In collaboration with Dr. Theodore Garland at UC Riverside, this research examines the morphology of multiple structures (pelvis, scapula,
and semicircular canals of the inner ear) critical in the performance and control of
locomotion. We are examining morphological changes across generations of
mice originating from an outbred strain of Mus musculus (the house
mouse) currently used in a long-standing artificial selection
experiment. By examining individuals selected exclusively for high
locomotor activity, we can examine how such selection drives
morphological adaptation, and subsequently, how these adaptations
interact with changes in other morphological structures, and locomotor
3D reconstructions of mouse semicircular canals using high resolution CT scans. Work done in collaboration with Benedikt Halgrimsson and Heather Jamniczky at the University of Calgary http://homepages.ucalgary.ca/~morpho/ .
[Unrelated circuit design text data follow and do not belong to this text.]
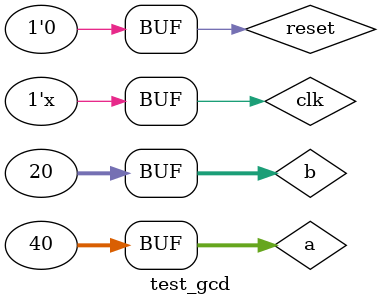
<source format=v>
`timescale 1ns / 1ps


module test_gcd;

	// Inputs
	reg [31:0] a;
	reg [31:0] b;
	reg reset;
	reg clk;

	// Outputs
	wire [31:0] gcd;
	wire isDone;

	// Instantiate the Unit Under Test (UUT)
	GCD uut (
		.a(a), 
		.b(b), 
		.reset(reset), 
		.clk(clk),
		.gcd(gcd), 
		.isDone(isDone)
	);

	always #5 clk = ~clk;

	initial begin
		// Initialize Inputs
		clk = 0;
		a = 42;
		b = 63;
		reset = 0;

		// Wait 100 ns for global reset to finish
		#250;
		reset = 1;
		a = 45;
		b = 10;
		#15
		reset = 0;
		#250
	
		reset = 1;
		a = 40;
		b = 20;
		#15
		reset = 0;
		
		
        
		// Add stimulus here

	end
      
endmodule


</source>
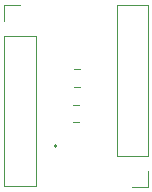
<source format=gbr>
%TF.GenerationSoftware,KiCad,Pcbnew,8.0.4-8.0.4-0~ubuntu24.04.1*%
%TF.CreationDate,2024-09-19T11:22:04+09:00*%
%TF.ProjectId,DRV8835,44525638-3833-4352-9e6b-696361645f70,rev?*%
%TF.SameCoordinates,Original*%
%TF.FileFunction,Legend,Top*%
%TF.FilePolarity,Positive*%
%FSLAX46Y46*%
G04 Gerber Fmt 4.6, Leading zero omitted, Abs format (unit mm)*
G04 Created by KiCad (PCBNEW 8.0.4-8.0.4-0~ubuntu24.04.1) date 2024-09-19 11:22:04*
%MOMM*%
%LPD*%
G01*
G04 APERTURE LIST*
%ADD10C,0.120000*%
%ADD11C,0.200000*%
G04 APERTURE END LIST*
D10*
%TO.C,C1*%
X161038748Y-69265000D02*
X161561252Y-69265000D01*
X161038748Y-70735000D02*
X161561252Y-70735000D01*
%TO.C,J2*%
X155170000Y-63820000D02*
X156500000Y-63820000D01*
X155170000Y-65150000D02*
X155170000Y-63820000D01*
X155170000Y-66420000D02*
X155170000Y-79180000D01*
X155170000Y-66420000D02*
X157830000Y-66420000D01*
X155170000Y-79180000D02*
X157830000Y-79180000D01*
X157830000Y-66420000D02*
X157830000Y-79180000D01*
%TO.C,C2*%
X160988748Y-72265000D02*
X161511252Y-72265000D01*
X160988748Y-73735000D02*
X161511252Y-73735000D01*
D11*
%TO.C,U1*%
X159625000Y-75750000D02*
G75*
G02*
X159425000Y-75750000I-100000J0D01*
G01*
X159425000Y-75750000D02*
G75*
G02*
X159625000Y-75750000I100000J0D01*
G01*
D10*
%TO.C,J1*%
X164670000Y-76600000D02*
X164670000Y-63840000D01*
X167330000Y-63840000D02*
X164670000Y-63840000D01*
X167330000Y-76600000D02*
X164670000Y-76600000D01*
X167330000Y-76600000D02*
X167330000Y-63840000D01*
X167330000Y-77870000D02*
X167330000Y-79200000D01*
X167330000Y-79200000D02*
X166000000Y-79200000D01*
%TD*%
M02*

</source>
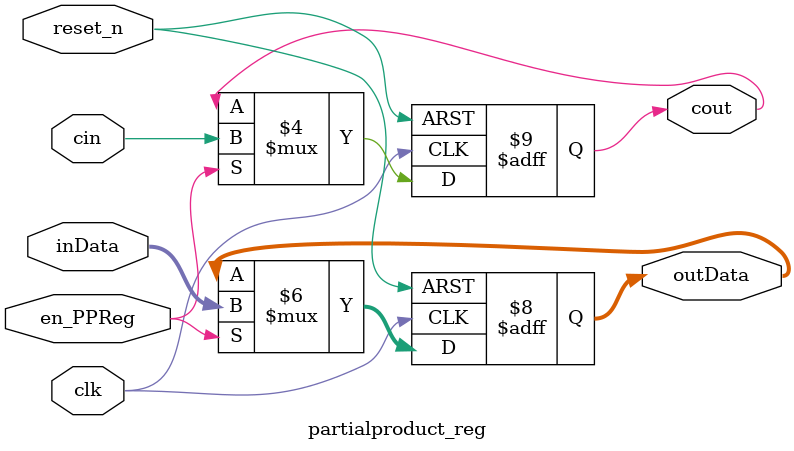
<source format=v>
`timescale 1ns / 1ps

module partialproduct_reg #(parameter DATA_WIDTH = 8)(
  input wire clk,                                // Clock signal
  input wire reset_n,                            // Active-low reset
  input wire en_PPReg,                           // Enable signal
  input wire [(DATA_WIDTH*2)-1:0] inData,        // Input data
  input wire cin,                                // Carry input
  output reg [(DATA_WIDTH*2)-1:0] outData,       // Output data
  output reg cout                                // Carry output
);

always @(posedge clk or negedge reset_n) begin
  if (!reset_n) begin
    // Reset outputs to high-impedance state
    outData <= {((DATA_WIDTH*2)){1'bz}};
    cout <= 1'bz;
  end else if (en_PPReg == 1'b1) begin
    // Update outputs when enabled
    outData <= inData;
    cout <= cin;
  end
end

endmodule

</source>
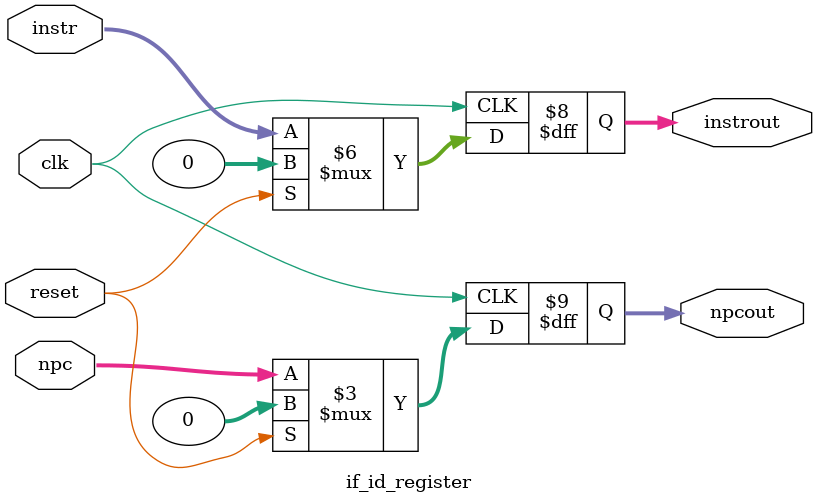
<source format=v>
`timescale 1ns / 1ps

module if_id_register (
    input clk,
    input reset,
    input [31:0] instr, npc, 
    output reg [31:0] instrout, npcout
);

    always @(posedge clk) begin
        if (reset) begin
            instrout <= 0;
            npcout   <= 0;
        end else
        begin
            instrout <= instr;
            npcout   <= npc;
        end
    end

endmodule

</source>
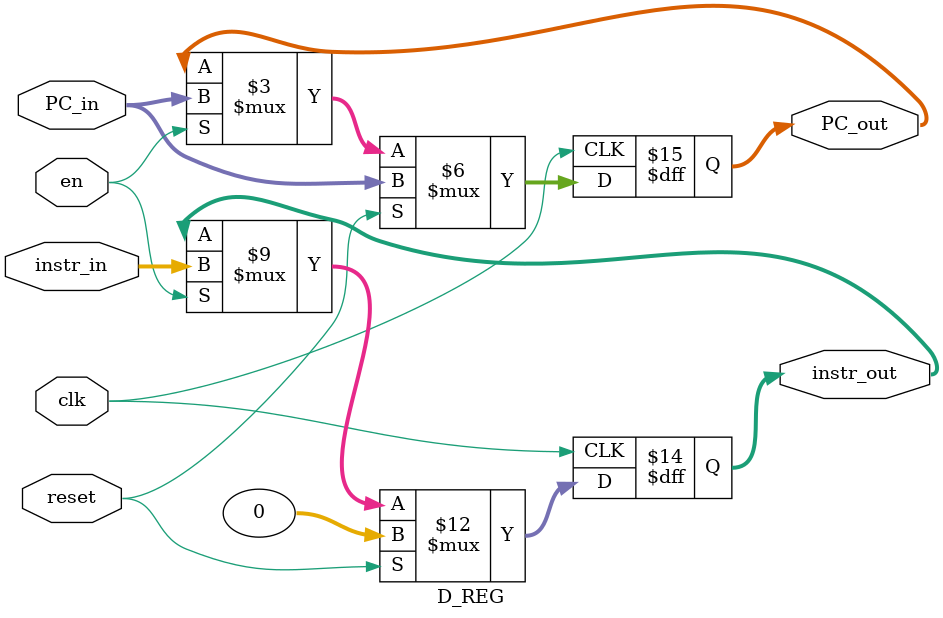
<source format=v>
module D_REG (
    input clk,
    input reset,
    input en,
    input [31:0] instr_in,
    input [31:0] PC_in,

    output reg [31:0] instr_out,
    output reg [31:0] PC_out
);

    always @(posedge clk) begin
        if(reset) begin
            instr_out <= 0;
            PC_out <= PC_in;
        end
        else if(en) begin
            instr_out <= instr_in;
            PC_out <= PC_in;
        end 
        else begin
            instr_out <= instr_out;
            PC_out <= PC_out;
        end
    end    
endmodule
</source>
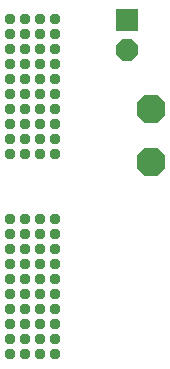
<source format=gbr>
G04 EAGLE Gerber RS-274X export*
G75*
%MOMM*%
%FSLAX34Y34*%
%LPD*%
%INSoldermask Bottom*%
%IPPOS*%
%AMOC8*
5,1,8,0,0,1.08239X$1,22.5*%
G01*
%ADD10P,0.989737X8X202.500000*%
%ADD11P,2.005885X8X292.500000*%
%ADD12R,1.853200X1.853200*%
%ADD13P,2.655319X8X22.500000*%


D10*
X19050Y637150D03*
X6350Y637150D03*
X19050Y624450D03*
X19050Y611750D03*
X19050Y599050D03*
X19050Y586350D03*
X19050Y573650D03*
X19050Y560950D03*
X19050Y548250D03*
X19050Y535550D03*
X19050Y522850D03*
X6350Y624450D03*
X6350Y611750D03*
X6350Y599050D03*
X6350Y586350D03*
X6350Y573650D03*
X6350Y560950D03*
X6350Y548250D03*
X6350Y535550D03*
X6350Y522850D03*
X-6350Y637150D03*
X-6350Y624450D03*
X-6350Y611750D03*
X-6350Y599050D03*
X-6350Y586350D03*
X-6350Y573650D03*
X-6350Y560950D03*
X-6350Y548250D03*
X-6350Y535550D03*
X-6350Y522850D03*
X-19050Y637150D03*
X-19050Y624450D03*
X-19050Y611750D03*
X-19050Y599050D03*
X-19050Y586350D03*
X-19050Y573650D03*
X-19050Y560950D03*
X-19050Y548250D03*
X-19050Y535550D03*
X-19050Y522850D03*
X19050Y807150D03*
X6350Y807150D03*
X19050Y794450D03*
X19050Y781750D03*
X19050Y769050D03*
X19050Y756350D03*
X19050Y743650D03*
X19050Y730950D03*
X19050Y718250D03*
X19050Y705550D03*
X19050Y692850D03*
X6350Y794450D03*
X6350Y781750D03*
X6350Y769050D03*
X6350Y756350D03*
X6350Y743650D03*
X6350Y730950D03*
X6350Y718250D03*
X6350Y705550D03*
X6350Y692850D03*
X-6350Y807150D03*
X-6350Y794450D03*
X-6350Y781750D03*
X-6350Y769050D03*
X-6350Y756350D03*
X-6350Y743650D03*
X-6350Y730950D03*
X-6350Y718250D03*
X-6350Y705550D03*
X-6350Y692850D03*
X-19050Y807150D03*
X-19050Y794450D03*
X-19050Y781750D03*
X-19050Y769050D03*
X-19050Y756350D03*
X-19050Y743650D03*
X-19050Y730950D03*
X-19050Y718250D03*
X-19050Y705550D03*
X-19050Y692850D03*
D11*
X80000Y780568D03*
D12*
X80000Y805968D03*
D13*
X100000Y685968D03*
X100000Y730968D03*
M02*

</source>
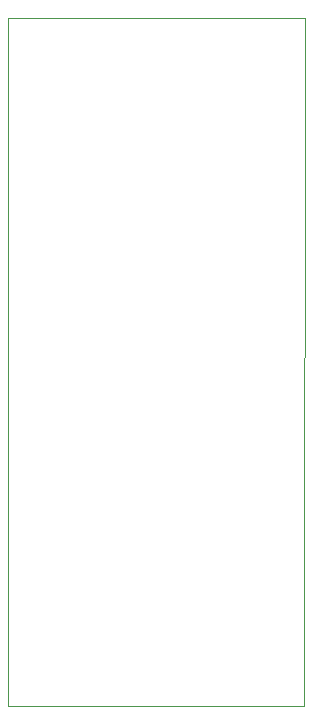
<source format=gbr>
%TF.GenerationSoftware,KiCad,Pcbnew,7.0.11-2.fc39*%
%TF.CreationDate,2024-06-07T09:19:16-04:00*%
%TF.ProjectId,OS-44,4f532d34-342e-46b6-9963-61645f706362,rev?*%
%TF.SameCoordinates,Original*%
%TF.FileFunction,Profile,NP*%
%FSLAX46Y46*%
G04 Gerber Fmt 4.6, Leading zero omitted, Abs format (unit mm)*
G04 Created by KiCad (PCBNEW 7.0.11-2.fc39) date 2024-06-07 09:19:16*
%MOMM*%
%LPD*%
G01*
G04 APERTURE LIST*
%TA.AperFunction,Profile*%
%ADD10C,0.100000*%
%TD*%
G04 APERTURE END LIST*
D10*
X154559000Y-121158000D02*
X154559000Y-120777000D01*
X129540000Y-62865000D02*
X154686000Y-62865000D01*
X129540000Y-121158000D02*
X129540000Y-62865000D01*
X129540000Y-121158000D02*
X154559000Y-121158000D01*
X154686000Y-62865000D02*
X154559000Y-120777000D01*
M02*

</source>
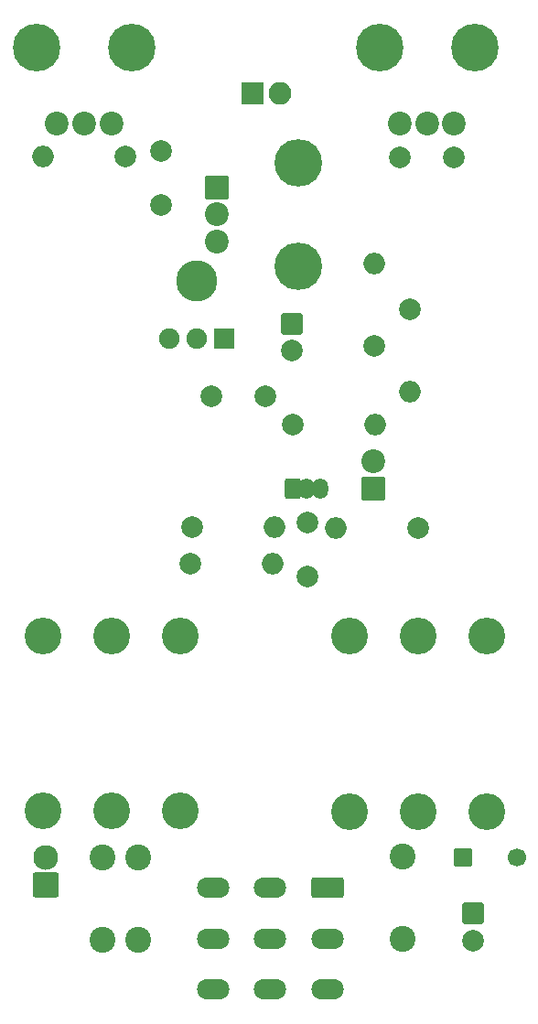
<source format=gbr>
%TF.GenerationSoftware,KiCad,Pcbnew,6.0.0-d3dd2cf0fa~116~ubuntu20.04.1*%
%TF.CreationDate,2022-01-03T11:44:46+00:00*%
%TF.ProjectId,peppermill,70657070-6572-46d6-996c-6c2e6b696361,rev?*%
%TF.SameCoordinates,Original*%
%TF.FileFunction,Soldermask,Top*%
%TF.FilePolarity,Negative*%
%FSLAX46Y46*%
G04 Gerber Fmt 4.6, Leading zero omitted, Abs format (unit mm)*
G04 Created by KiCad (PCBNEW 6.0.0-d3dd2cf0fa~116~ubuntu20.04.1) date 2022-01-03 11:44:46*
%MOMM*%
%LPD*%
G01*
G04 APERTURE LIST*
G04 Aperture macros list*
%AMRoundRect*
0 Rectangle with rounded corners*
0 $1 Rounding radius*
0 $2 $3 $4 $5 $6 $7 $8 $9 X,Y pos of 4 corners*
0 Add a 4 corners polygon primitive as box body*
4,1,4,$2,$3,$4,$5,$6,$7,$8,$9,$2,$3,0*
0 Add four circle primitives for the rounded corners*
1,1,$1+$1,$2,$3*
1,1,$1+$1,$4,$5*
1,1,$1+$1,$6,$7*
1,1,$1+$1,$8,$9*
0 Add four rect primitives between the rounded corners*
20,1,$1+$1,$2,$3,$4,$5,0*
20,1,$1+$1,$4,$5,$6,$7,0*
20,1,$1+$1,$6,$7,$8,$9,0*
20,1,$1+$1,$8,$9,$2,$3,0*%
G04 Aperture macros list end*
%ADD10RoundRect,0.200000X1.300000X0.750000X-1.300000X0.750000X-1.300000X-0.750000X1.300000X-0.750000X0*%
%ADD11O,3.000000X1.900000*%
%ADD12C,3.400000*%
%ADD13RoundRect,0.200000X0.850000X-0.850000X0.850000X0.850000X-0.850000X0.850000X-0.850000X-0.850000X0*%
%ADD14O,2.100000X2.100000*%
%ADD15RoundRect,0.200000X-0.800000X0.800000X-0.800000X-0.800000X0.800000X-0.800000X0.800000X0.800000X0*%
%ADD16C,2.000000*%
%ADD17RoundRect,0.200000X1.000000X0.950000X-1.000000X0.950000X-1.000000X-0.950000X1.000000X-0.950000X0*%
%ADD18C,2.300000*%
%ADD19C,2.398980*%
%ADD20RoundRect,0.200000X-0.650000X-0.650000X0.650000X-0.650000X0.650000X0.650000X-0.650000X0.650000X0*%
%ADD21C,1.700000*%
%ADD22O,2.000000X2.000000*%
%ADD23O,4.400000X4.400000*%
%ADD24RoundRect,0.200000X-0.900000X0.900000X-0.900000X-0.900000X0.900000X-0.900000X0.900000X0.900000X0*%
%ADD25C,2.200000*%
%ADD26C,3.800000*%
%ADD27RoundRect,0.200000X0.900000X-0.900000X0.900000X0.900000X-0.900000X0.900000X-0.900000X-0.900000X0*%
%ADD28RoundRect,0.200000X0.750000X0.750000X-0.750000X0.750000X-0.750000X-0.750000X0.750000X-0.750000X0*%
%ADD29C,1.900000*%
%ADD30C,4.400000*%
%ADD31RoundRect,0.200000X-0.525000X-0.750000X0.525000X-0.750000X0.525000X0.750000X-0.525000X0.750000X0*%
%ADD32O,1.450000X1.900000*%
G04 APERTURE END LIST*
D10*
%TO.C,SW1*%
X148550000Y-137825000D03*
D11*
X143250000Y-137825000D03*
X137950000Y-137825000D03*
X148550000Y-142525000D03*
X143250000Y-142550000D03*
X137950000Y-142525000D03*
X148550000Y-147225000D03*
X143250000Y-147225000D03*
X137950000Y-147225000D03*
%TD*%
D12*
%TO.C,J3*%
X122250000Y-130730000D03*
X134950000Y-130730000D03*
X128600000Y-130730000D03*
X122250000Y-114500000D03*
X134950000Y-114500000D03*
X128600000Y-114500000D03*
%TD*%
D13*
%TO.C,J2*%
X141650000Y-64300000D03*
D14*
X144190000Y-64300000D03*
%TD*%
D15*
%TO.C,C2*%
X162000000Y-140200000D03*
D16*
X162000000Y-142700000D03*
%TD*%
D17*
%TO.C,D1*%
X122500000Y-137540000D03*
D18*
X122500000Y-135000000D03*
%TD*%
D19*
%TO.C,R1*%
X155473400Y-142570200D03*
X155473400Y-134950200D03*
%TD*%
%TO.C,R3*%
X131000000Y-135020000D03*
X131000000Y-142640000D03*
%TD*%
%TO.C,R2*%
X127750000Y-142620000D03*
X127750000Y-135000000D03*
%TD*%
D20*
%TO.C,C1*%
X161050000Y-135000000D03*
D21*
X166050000Y-135000000D03*
%TD*%
D12*
%TO.C,J1*%
X163250000Y-114530000D03*
X150550000Y-114530000D03*
X156900000Y-114530000D03*
X163250000Y-130760000D03*
X150550000Y-130760000D03*
X156900000Y-130760000D03*
%TD*%
D16*
%TO.C,FXC4*%
X137809600Y-92329000D03*
X142809600Y-92329000D03*
%TD*%
%TO.C,FXC1*%
X146685000Y-109067600D03*
X146685000Y-104067600D03*
%TD*%
%TO.C,FXR2*%
X136017000Y-104495600D03*
D22*
X143637000Y-104495600D03*
%TD*%
D23*
%TO.C,RV2*%
X145843800Y-70789600D03*
X145843800Y-80289600D03*
D24*
X138343800Y-73039600D03*
D25*
X138343800Y-75539600D03*
X138343800Y-78039600D03*
%TD*%
D26*
%TO.C,TP1*%
X136448800Y-81711800D03*
%TD*%
D16*
%TO.C,FXC2*%
X133121400Y-74621400D03*
X133121400Y-69621400D03*
%TD*%
D15*
%TO.C,FXC3*%
X145237200Y-85630406D03*
D16*
X145237200Y-88130406D03*
%TD*%
D27*
%TO.C,D2*%
X152831800Y-100914200D03*
D25*
X152831800Y-98374200D03*
%TD*%
D16*
%TO.C,FXR7*%
X156210000Y-84302600D03*
D22*
X156210000Y-91922600D03*
%TD*%
D28*
%TO.C,Q2*%
X139018600Y-86995000D03*
D29*
X136478600Y-86995000D03*
X133938600Y-86995000D03*
%TD*%
D16*
%TO.C,FXC5*%
X155234000Y-70231000D03*
X160234000Y-70231000D03*
%TD*%
%TO.C,FXR4*%
X145338800Y-94970600D03*
D22*
X152958800Y-94970600D03*
%TD*%
D16*
%TO.C,FXR1*%
X156946600Y-104521000D03*
D22*
X149326600Y-104521000D03*
%TD*%
D16*
%TO.C,FXR3*%
X135890000Y-107823000D03*
D22*
X143510000Y-107823000D03*
%TD*%
D30*
%TO.C,RV3*%
X153359400Y-60111600D03*
X162159400Y-60111600D03*
D25*
X160259400Y-67111600D03*
X157759400Y-67111600D03*
X155259400Y-67111600D03*
%TD*%
D30*
%TO.C,RV1*%
X130434800Y-60111600D03*
X121634800Y-60111600D03*
D25*
X128534800Y-67111600D03*
X126034800Y-67111600D03*
X123534800Y-67111600D03*
%TD*%
D16*
%TO.C,FXR6*%
X152882600Y-87655400D03*
D22*
X152882600Y-80035400D03*
%TD*%
D16*
%TO.C,FXR5*%
X129844800Y-70154800D03*
D22*
X122224800Y-70154800D03*
%TD*%
D31*
%TO.C,Q1*%
X145364200Y-100863400D03*
D32*
X146634200Y-100863400D03*
X147904200Y-100863400D03*
%TD*%
M02*

</source>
This research has taken two directions. First is my research based on museum specimens to examine limb and pelvic shape across a broad group of mammals. This research has focused specifically on carnivores, a group that exhibits a large degreee variation in body size (the least weasel weighs 4.2 g and the polar bear weighs 475 000 g), a wide array of locomotor modes from highly aquatic (e.g., pinnipeds) to semi-fossorial (e.g., badgers), to cursorial (e.g., cheetahs) and variation in sexual size dimorphism. This broad sampling allows me to test the hypothesis that certain locomotor modes produce greater constraints on partuitive capacity than others, but that this effect is moderated by other factors such as relative offspring size.
A second facet of this work involves direct experimental manipulation. Building on the work done in collaboration with the Hayes lab at the University of Nevada, Reno to examine the ties between partuitive events (giving birth) and the associated changes in skeletal morphology of the pelvis in females, I am now examining how selection for high voluntary wheel running, which reduced body mass, but not offspring mass or litter size affects pelvic morphology, dimorphism and potentially, offspring survival.
I examined differential cranial and pelvic dimorphism two Urocyon (gray fox) species. These species provide an interesting case of the functional effects of mammalian dwarfism often found in island systems (Schutz, et al. 2009a Biological Journal of the Linnean Society.96:339-353). We found that although the Channel Islands fox is 25% smaller than its mainland counterpart in terms of body size, it gives birth to relatively larger offspring and has an increased magnitude of pelvic dimorphism. This runs counter to the allometric patterns seen in body size dimorphism of vertebrates and implies that the rapid evolutionary body size changes experienced by island mammals may have reproductive consequences in terms of pelvic morphology.